The cab crosses the bridge and the skyline recedes behind her, all those lit windows in all those towers that belong to people who have the luxury of belonging, and Valencia sits in the backseat with her two suitcases wedged beside her and watches it go.

She left the penthouse.

She left Dominic.

She left Jules.

She left the family that had become the truest thing in her life, and she did it for her dignity, for her mother’s pride, for the version of herself that existed before she walked into that interview and everything changed. She did it for self-preservation. She tells herself that, over and over, in the same rhythm as the bridge’s expansion joints passing under the tires.

She’s not sure it’s true.

Maria opens the door before Valencia has finished knocking. She takes one look at Valencia’s face — at the two suitcases, at the red eyes, at the very specific hollowness of a person who has just done something irrevocable — and pulls her inside without a word.

“Oh, V. Come here.”

Valencia breaks completely. She didn’t let herself cry in the elevator, or in the alley, or in the cab — she’d needed to hold it together long enough to get here, and now she’s here, and Maria’s arms are around her, and there’s nothing left to hold.

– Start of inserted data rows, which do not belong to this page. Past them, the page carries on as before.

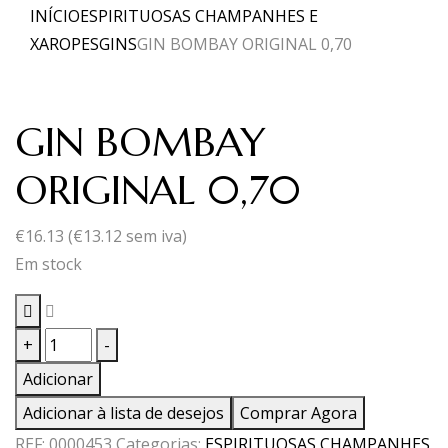
INÍCIO
ESPIRITUOSAS CHAMPANHES E
XAROPES
GINS
GIN BOMBAY ORIGINAL 0,70
GIN BOMBAY
ORIGINAL 0,70
€
16.13
(
€
13.12
sem iva)
Em stock
Quantidade
+
-
de
Adicionar
GIN
Adicionar à lista de desejos
Comprar Agora
BOMBAY
REF:
0000453
Categorias:
ESPIRITUOSAS CHAMPANHES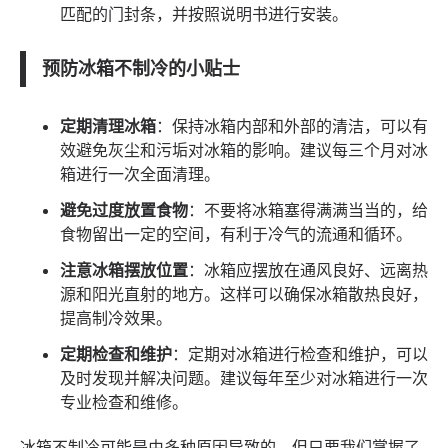
匹配的门封条，并按照说明书进行安装。
预防冰箱不制冷的小贴士
定期清理冰箱
：保持冰箱内部和外部的清洁，可以有
效避免灰尘和污垢对冰箱的影响。建议每三个月对冰
箱进行一次全面清理。
避免过度放置食物
：不要将冰箱塞得满满当当的，给
食物留出一定的空间，有利于冷气的流通和循环。
注意冰箱摆放位置
：冰箱应摆放在通风良好、远离热
源和阳光直射的地方。这样可以确保冰箱散热良好，
提高制冷效果。
定期检查和维护
：定期对冰箱进行检查和维护，可以
及时发现并解决问题。建议每年至少对冰箱进行一次
专业检查和维修。
冰箱不制冷可能是由多种原因导致的，但只要我们掌握了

“I left them,” she says, when she can speak. “I left Jules and Dominic and I don’t know — I don’t know if I did the right thing. But I couldn’t stay. I couldn’t.”

“Shh.” Maria’s hand moves in slow circles on her back. “You did what you needed to do. You protected yourself. That’s not wrong.”

“Then why does it feel like I just destroyed everything good in my life?”

Maria doesn’t have an answer to that, and she’s wise enough not to invent one. She just holds Valencia while she cries, in the small, warm, cluttered Brooklyn apartment that feels nothing at all like home, while Valencia grieves the life she left behind and waits, in vain, for the grief to tell her she did the right thing.

Her heart keeps screaming that she made a terrible mistake.

She doesn’t know yet who to believe.